======== Brano estratto
Sarà Gesù, il Verbo di Dio, che porterà a compimento quest’opera con i suoi discepoli.
Ne sceglie dodici e ne fa degli Apostoli.
Erano uomini adulti, avvezzi ad una esistenza di sacrificio.
La vita li interpellava rude ogni giorno ed essi rispondevano alle sue chiamate: il lavoro, la famiglia, gli amici, la fede ebraica, la società di appartenenza, il villaggio…Il divino Maestro li sceglie e li educa per una nuova vita.
Come? Basta scorrere i Vangeli e vediamo che la scuola è fatta di parole e silenzi, di gesti quotidiani e di miracoli, di rimproveri e di tenerezza, di esigenza e di pazienza, di fatica e di preghiera, di compagnia e di solitudine.
Sempre di amore e di fiducia verso quei poveri uomini, semplici e quasi tutti incolti, che si sono trovati all’improvviso dentro un’avventura più grande di loro.
Le parabole, i grandi discorsi sulla montagna o in riva al mare, i miracoli, la gloria di Gerusalemme e l’abiezione dolorosa del Calvario, l’intimità misteriosa del cenacolo, l’alba della risurrezione e il distacco fisico dell’ ascensione al cielo, la Pentecoste…tutto era grazia di salvezza per il mondo e, per loro, anche cattedra che li educava ad una nuova vita.
Gesù è dunque il Maestro perfetto, ma anche il modello pieno e affascinante da guardare per educare ed educarci, la vera unità di misura  dell’umanesimo.
Il Vangelo, infatti, proprio perché Parola di salvezza, contiene tutto l’umano: proprio per questo lo sguardo rivolto su Cristo non è restrizione di prospettive, ma apertura nella verità, ed è per questa ragione che tutti possono guardare a Lui come a modello e metodo: “Come ha affermato il Concilio Vaticano II, Gesù Cristo, rivelandoci il mistero del Padre e del suo amore, ha rivelato anche l’uomo a se stesso, rendendogli nota la sua altissima vocazione che è essenzialmente chiamata alla santità, ossia alla perfezione dell’amore” (CEI Orientamenti Pastorali, n.
================
*Problema scritto*. Riproduci parola per parola il tratto del brano su Gesù e gli Apostoli da "Sarà Gesù, il" a "per una nuova vita.".
======== Dati forniti
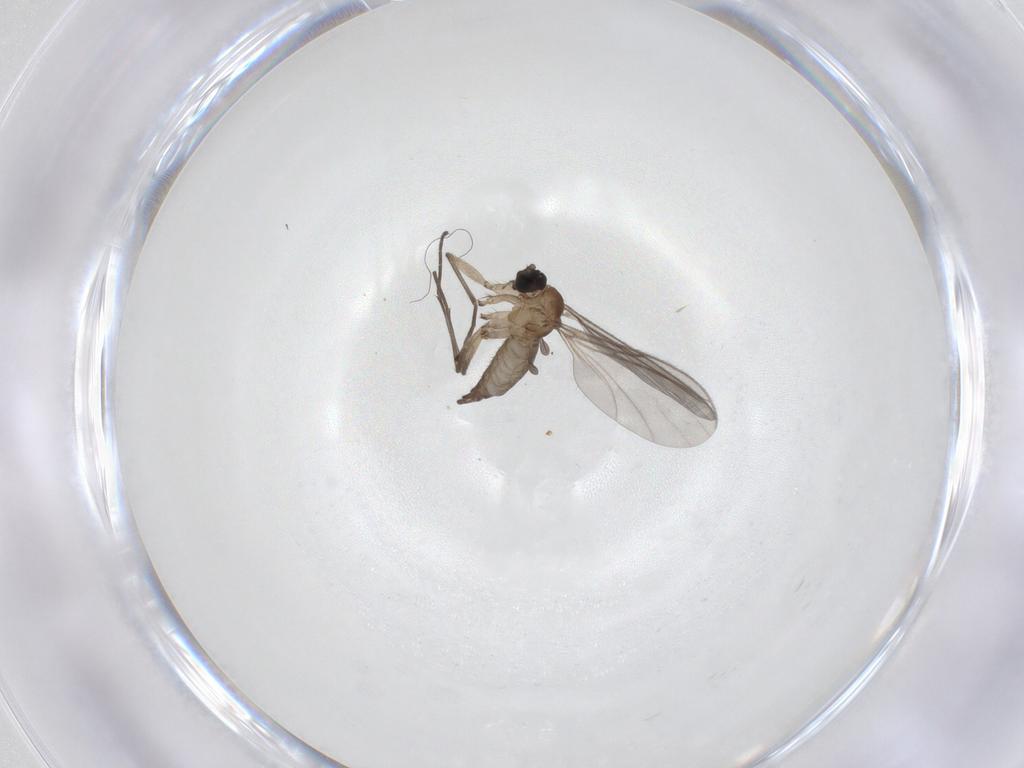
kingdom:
================
*Esercizio svolto*.
Sarà Gesù, il Verbo di Dio, che porterà a compimento quest’opera con i suoi discepoli.
Ne sceglie dodici e ne fa degli Apostoli.
Erano uomini adulti, avvezzi ad una esistenza di sacrificio.
La vita li interpellava rude ogni giorno ed essi rispondevano alle sue chiamate: il lavoro, la famiglia, gli amici, la fede ebraica, la società di appartenenza, il villaggio…Il divino Maestro li sceglie e li educa per una nuova vita.